» **WHAT TO DO**: Return each of the entries below precisely as it appears.

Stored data
---
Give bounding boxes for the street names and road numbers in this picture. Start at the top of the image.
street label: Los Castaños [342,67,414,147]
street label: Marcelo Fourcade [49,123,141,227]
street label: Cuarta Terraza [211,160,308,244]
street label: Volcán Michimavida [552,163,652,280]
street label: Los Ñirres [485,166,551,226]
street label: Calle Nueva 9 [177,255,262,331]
---
» **REPLY TO THE TASK**:
Give bounding boxes for the street names and road numbers in this picture. Start at the top of the image.
street label: Los Castaños [342,67,414,147]
street label: Marcelo Fourcade [49,123,141,227]
street label: Cuarta Terraza [211,160,308,244]
street label: Volcán Michimavida [552,163,652,280]
street label: Los Ñirres [485,166,551,226]
street label: Calle Nueva 9 [177,255,262,331]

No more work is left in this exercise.